**Problem:**
Select all lines holding the word "source" from the entries that follow.

+--

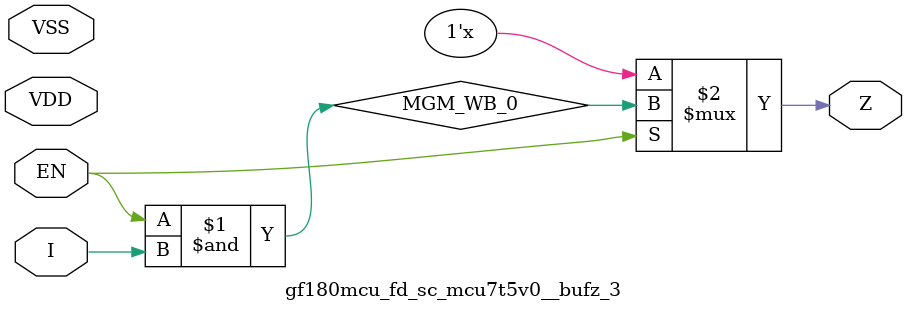
<source format=v>

module gf180mcu_fd_sc_mcu7t5v0__bufz_3( EN, I, Z, VDD, VSS );
input EN, I;
inout VDD, VSS;
output Z;

	wire MGM_WB_0;

	wire MGM_WB_1;

	and MGM_BG_0( MGM_WB_0, EN, I );

	not MGM_BG_1( MGM_WB_1, EN );

	bufif0 MGM_BG_2( Z, MGM_WB_0,MGM_WB_1 );

endmodule

</source>
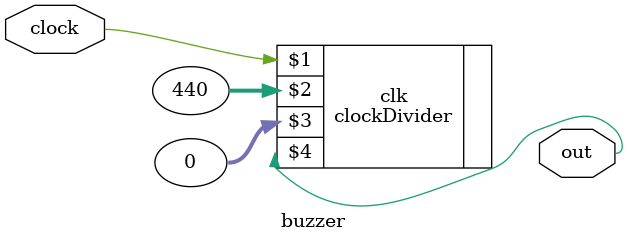
<source format=sv>
module buzzer (
    input clock,
    output logic out
);

    clockDivider clk(clock, 440, 0, out);
    
endmodule
</source>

+--

**Task answer:**
<source format=v>
</source>
<source format=sv>
</source>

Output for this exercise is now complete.